(Saved data entries)

BEGIN

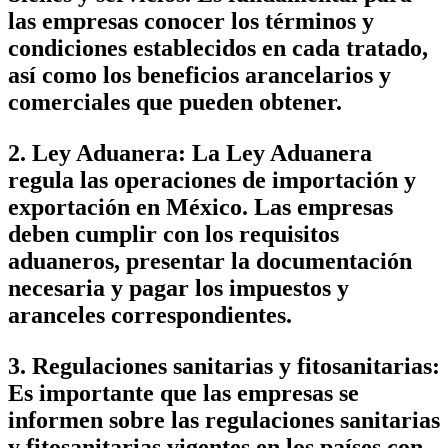
las empresas conocer los términos y
condiciones establecidos en cada tratado,
así como los beneficios arancelarios y
comerciales que pueden obtener.
2. Ley Aduanera: La Ley Aduanera
regula las operaciones de importación y
exportación en México. Las empresas
deben cumplir con los requisitos
aduaneros, presentar la documentación
necesaria y pagar los impuestos y
aranceles correspondientes.
3. Regulaciones sanitarias y fitosanitarias:
Es importante que las empresas se
informen sobre las regulaciones sanitarias
y fitosanitarias vigentes en los países con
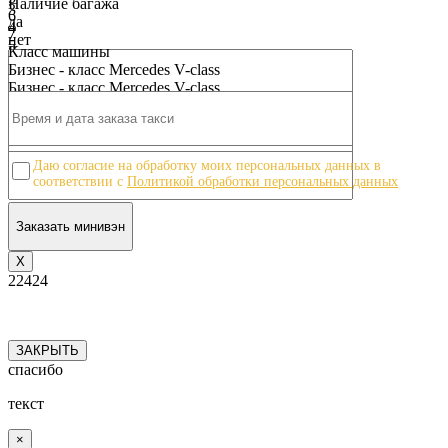
Наличие багажа
3
6
да
4
7
нет
5
8
Класс машины
6
9
Бизнес - класс Mercedes V-class
7
10
Бизнес - класс Mercedes V-class
8
9
10
Даю согласие на обработку моих персональных данных в
соответствии с
Политикой обработки персональных данных
Х
22424
ЗАКРЫТЬ
спасибо
текст
×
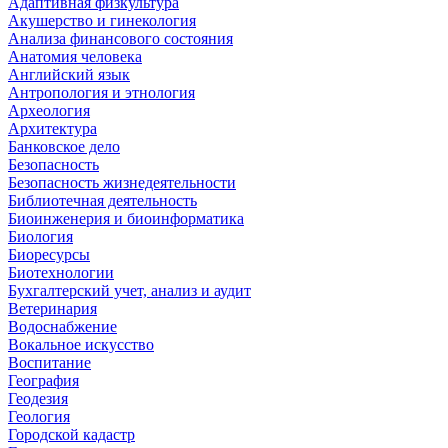
Адаптивная физкультура
Акушерство и гинекология
Анализа финансового состояния
Анатомия человека
Английский язык
Антропология и этнология
Археология
Архитектура
Банковское дело
Безопасность
Безопасность жизнедеятельности
Библиотечная деятельность
Биоинженерия и биоинформатика
Биология
Биоресурсы
Биотехнологии
Бухгалтерский учет, анализ и аудит
Ветеринария
Водоснабжение
Вокальное искусство
Воспитание
География
Геодезия
Геология
Городской кадастр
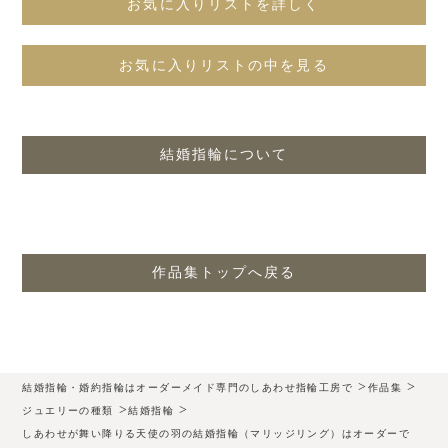
お気に入りリストを詳しく
お気に入りリストの中を見る
結婚指輪について
作品集トップへ戻る
>
>
結婚指輪・婚約指輪はオーダーメイド専門のしあわせ指輪工房で
作品集
>
>
ジュエリーの種類
結婚指輪
しあわせが舞い降りる天使の羽の結婚指輪（マリッジリング）はオーダーで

END

— GOAL OF THE EXERCISE —
Output a verbatim copy of all entries above; no pictures go in it.

— RESULT OF THE EXERCISE —
las empresas conocer los términos y
condiciones establecidos en cada tratado,
así como los beneficios arancelarios y
comerciales que pueden obtener.
2. Ley Aduanera: La Ley Aduanera
regula las operaciones de importación y
exportación en México. Las empresas
deben cumplir con los requisitos
aduaneros, presentar la documentación
necesaria y pagar los impuestos y
aranceles correspondientes.
3. Regulaciones sanitarias y fitosanitarias:
Es importante que las empresas se
informen sobre las regulaciones sanitarias
y fitosanitarias vigentes en los países con
Наличие багажа
3
6
да
4
7
нет
5
8
Класс машины
6
9
Бизнес - класс Mercedes V-class
7
10
Бизнес - класс Mercedes V-class
8
9
10
Даю согласие на обработку моих персональных данных в
соответствии с
Политикой обработки персональных данных
Х
22424
ЗАКРЫТЬ
спасибо
текст
×
Адаптивная физкультура
Акушерство и гинекология
Анализа финансового состояния
Анатомия человека
Английский язык
Антропология и этнология
Археология
Архитектура
Банковское дело
Безопасность
Безопасность жизнедеятельности
Библиотечная деятельность
Биоинженерия и биоинформатика
Биология
Биоресурсы
Биотехнологии
Бухгалтерский учет, анализ и аудит
Ветеринария
Водоснабжение
Вокальное искусство
Воспитание
География
Геодезия
Геология
Городской кадастр
お気に入りリストを詳しく
お気に入りリストの中を見る
結婚指輪について
作品集トップへ戻る
>
>
結婚指輪・婚約指輪はオーダーメイド専門のしあわせ指輪工房で
作品集
>
>
ジュエリーの種類
結婚指輪
しあわせが舞い降りる天使の羽の結婚指輪（マリッジリング）はオーダーで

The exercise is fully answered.